# Hard Disk--15-Heads or 16 Heads--What's the diff?



## Alex Ethridge (Apr 10, 2000)

I have an IBM hard disk model IC35L080AVVA07-0. It has jumper settings for 15-heads and 16-heads. This drive came 'bare' (without documentation) so I have no idea why or when to use either of these settings and I can find nothing about it at the IBM site. It came from the factory with settings for 16 heads so, not having anything to tell me different, I left it at that.

The reason I am asking is that the drive was set up and worked fine for several months. Later, I moved it to another machine with a slightly older model main board. It _seemed_ to run fine for about 3- or 4 weeks; but, then I began to notice corrupt file names in Windows Explorer that did not show as corrupt in DOS mode. Last night, I did a massive file copy from one machine on the network to the machine containing the IBM drive in question. This morning, I got up to find the primary partition on the IBM drive was "Invalid Media Type" and the partition type was "Unknown" by FDisk.

Now, I don't know if this is related to the 15-head-16-head settings or not.

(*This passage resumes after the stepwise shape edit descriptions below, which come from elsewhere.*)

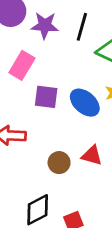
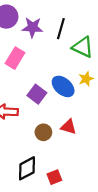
purple square: (46, 97) -> (37, 94), moved, turned 30

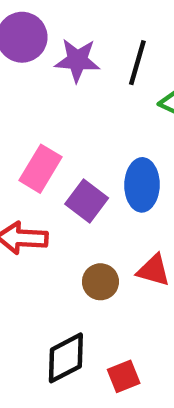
pink rectangle: (15, 58) -> (40, 169), moved
blue ellipse: (63, 86) -> (142, 185), turned 50

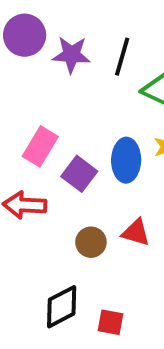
red square: (124, 376) -> (110, 322), turned 32

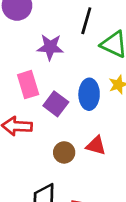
purple star: (71, 55) -> (50, 47), moved
pink rectangle: (40, 146) -> (28, 85), turned -48

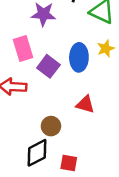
brown circle: (64, 152) -> (51, 126), moved

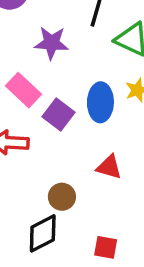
pink rectangle: (23, 48) -> (23, 90), turned -30
red square: (69, 163) -> (106, 247), moved

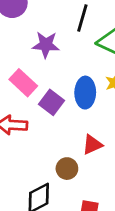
red triangle: (109, 167) -> (92, 145), turned -40
brown circle: (62, 197) -> (67, 169), moved

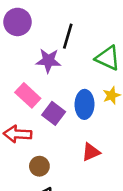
black line: (82, 18) -> (68, 36), moved
brown circle: (67, 169) -> (39, 166), moved

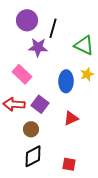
purple circle: (18, 22) -> (27, 20), moved
purple square: (54, 113) -> (40, 104), moved

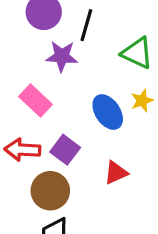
blue ellipse: (66, 81) -> (108, 112), turned -35
brown circle: (31, 129) -> (50, 191), size x1.5

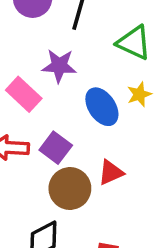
purple star: (62, 56) -> (59, 66), moved
brown circle: (50, 191) -> (70, 189), moved

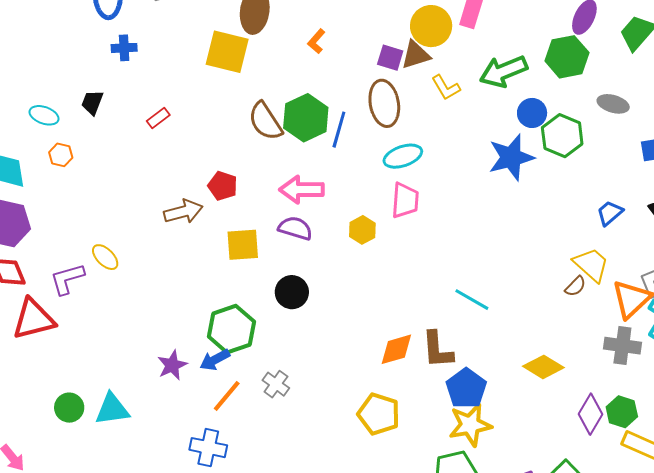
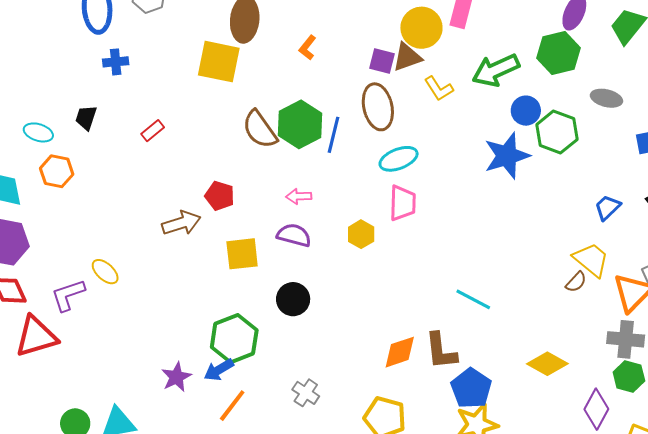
orange hexagon: (61, 155) -> (57, 171), size x1.4
pink arrow: (302, 190) -> (299, 196), size x0.6
gray cross: (276, 384) -> (306, 393), moved
green hexagon: (622, 412) -> (629, 376), moved

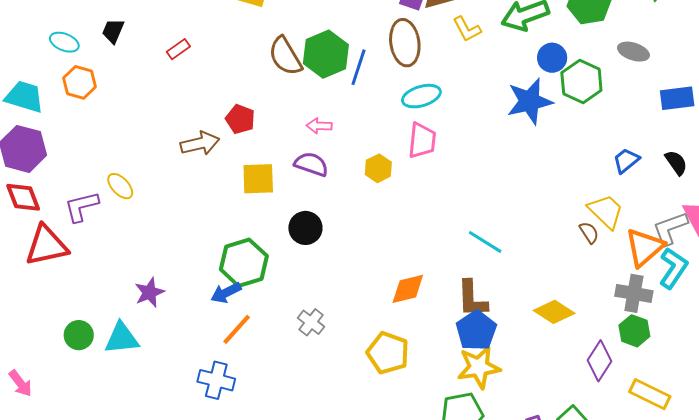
brown semicircle: (576, 282) -> (589, 233), turned -80
brown L-shape: (441, 351) -> (472, 299), moved
purple star: (176, 377) -> (149, 292), moved

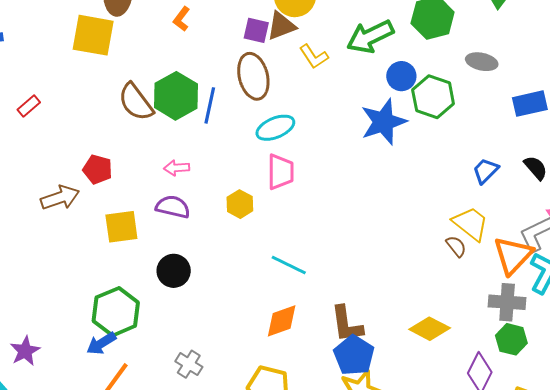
cyan line: (485, 242) -> (289, 265), moved

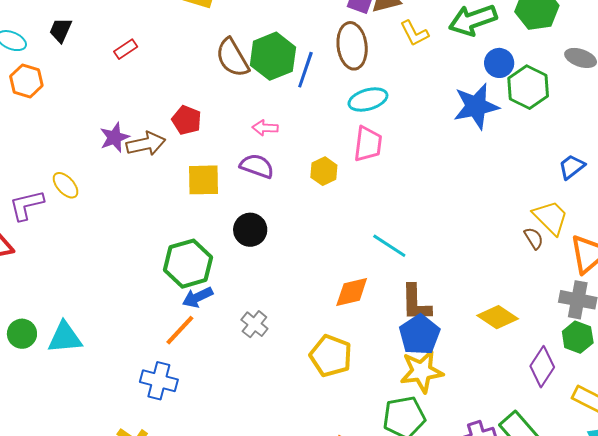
cyan line: (289, 265) -> (389, 246), moved
blue arrow: (101, 343) -> (198, 297), moved
purple star: (25, 351) -> (114, 137), moved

But, until I have some documentation on this, I will never know for sure.


----------



## kilowatt1 (Oct 27, 2001)

Look at THIS  link for some general info. about it.

Edited for correct URL.


----------



## tjsudo (Jul 27, 2000)

Hi,

If you are running Win95A, 15 is the limitation.
For other Windows OS, use 16, especially for win2k. They have problem with large 15 drive.

For your problem, did you try fdisk /mbr?

TJ


----------



## Alex Ethridge (Apr 10, 2000)

Using Win98B.

I have already deleted the partitions and am waiting on the info about this 15-head-16-head thing before I re-FDisk again.


----------



## tjsudo (Jul 27, 2000)

Is it possible that your bios is not Int13 capable?
What's the size of the drive.
If it's more than 8.4GB and showing only 8.4GB, need to update the bios for INT13.

TJ


----------



## Alex Ethridge (Apr 10, 2000)

It's an 80-Gig; but, there was a 60- in there for several months and there was no problem. I'm formatting the drive in that machine as I write this. I think I will just set it up again and hope for the best. Its work is not mission-critical anyway.


----------



## ~Candy~ (Jan 27, 2001)

Have you thought about using a software overlay program on it.......


----------



## Alex Ethridge (Apr 10, 2000)

Overlays can be dangerous and should be used only when nothing else will do.


----------



## ~Candy~ (Jan 27, 2001)

How so? I've used them off and on for years...........I think that's safer than a bios upgrade?

Just used one on my new 80 gig drive....only drawback I've found (of course I had to install it on my other drives attached to the same system) is that I can't change my boot drive to one of the other ones now......which I could before....the boot up just hangs on any drive other than the 80 gig master.....


----------



## Alex Ethridge (Apr 10, 2000)

The drive overlay adds another layer of interpretation of the drive's geometry and is the least stable link in a chain of events that must take place when the OS is reading data from the disk.

Your experience is anecdotal and I'm sure there are thousands of anecdotes that will vary widely from each other; however, having been in the computer service business for several years and seen enough overlay failures to make the fact unquestionable, I know my data is safer without an overlay than it is with one.


----------



## Lurker1 (Jan 30, 2001)

I think they are about equal. I have used overlays several times and they seem to work fine. They may cause problems when the hard drive messes up and files get corrupted but then I have had problems when the file system gets messed up with normal adressing. 
As for bios upgrades I have done hundreds of them with no problems but they are done on Dells. Dell lets you download a file that creats a floppy disk that has all the upgrade files needed for one model. When you run a Dell bios upgrade it checks the file to make sure that it is complete and that it is the correct one for the unit you want to change. Too bad all manufacturers don't make it so easy.


If you can get a bios upgrade for your system that works for the hard drive I would use that before using a disk overlay. Unfortunately there are many motherboard with no upgrades available. Then a overlay (or IDE controler card) must be used.


----------



## ~Candy~ (Jan 27, 2001)

Interesting.........thanks for the explanation........since I'm too afraid to try a bios flash, guess I'll just have to live with it....then on the other hand, if the bios flash does go bad, guess I'd just have to buy a newer, faster computer  

Thanks again............


----------



## Alex Ethridge (Apr 10, 2000)

This particular board has the most recent BIOS. It has no problem reading an 80-Gig drive so the BIOS isn't a problem and an overlay isn't needed in this case.


----------



## tjsudo (Jul 27, 2000)

Hi,

I found some more information on 15 and 16 heads.

http://www.pcguide.com/ref/hdd/bios/sizeGB394-c.html

Are you still having corrupt name after formatting?

TJ


----------



## Alex Ethridge (Apr 10, 2000)

Thanks, this seems to explain it in a way someone like me can understand it much better.


----------